**Task description**. Every line from the start of the listing below through the line that contains "- **分析视角**：多维度、多层次、跨学科" is to be reproduced word for word.

**Records supplied**.
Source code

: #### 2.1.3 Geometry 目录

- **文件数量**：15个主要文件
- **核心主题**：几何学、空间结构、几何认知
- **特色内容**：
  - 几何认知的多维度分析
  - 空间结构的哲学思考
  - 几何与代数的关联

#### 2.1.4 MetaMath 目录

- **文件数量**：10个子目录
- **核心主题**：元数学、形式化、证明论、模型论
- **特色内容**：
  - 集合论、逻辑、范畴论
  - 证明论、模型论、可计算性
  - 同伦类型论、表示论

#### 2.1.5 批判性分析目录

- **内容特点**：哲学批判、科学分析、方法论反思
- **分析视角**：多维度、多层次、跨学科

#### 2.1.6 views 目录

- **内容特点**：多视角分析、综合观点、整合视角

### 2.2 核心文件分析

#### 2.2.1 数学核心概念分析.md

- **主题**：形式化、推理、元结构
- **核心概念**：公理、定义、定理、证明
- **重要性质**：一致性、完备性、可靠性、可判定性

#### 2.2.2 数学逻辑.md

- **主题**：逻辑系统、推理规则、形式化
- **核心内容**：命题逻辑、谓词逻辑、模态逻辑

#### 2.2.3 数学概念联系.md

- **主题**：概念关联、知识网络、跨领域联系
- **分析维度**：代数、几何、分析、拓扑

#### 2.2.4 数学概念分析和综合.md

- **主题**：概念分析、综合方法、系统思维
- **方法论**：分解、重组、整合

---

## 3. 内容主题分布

**Written response**.
Source code

: #### 2.1.3 Geometry 目录

- **文件数量**：15个主要文件
- **核心主题**：几何学、空间结构、几何认知
- **特色内容**：
  - 几何认知的多维度分析
  - 空间结构的哲学思考
  - 几何与代数的关联

#### 2.1.4 MetaMath 目录

- **文件数量**：10个子目录
- **核心主题**：元数学、形式化、证明论、模型论
- **特色内容**：
  - 集合论、逻辑、范畴论
  - 证明论、模型论、可计算性
  - 同伦类型论、表示论

#### 2.1.5 批判性分析目录

- **内容特点**：哲学批判、科学分析、方法论反思
- **分析视角**：多维度、多层次、跨学科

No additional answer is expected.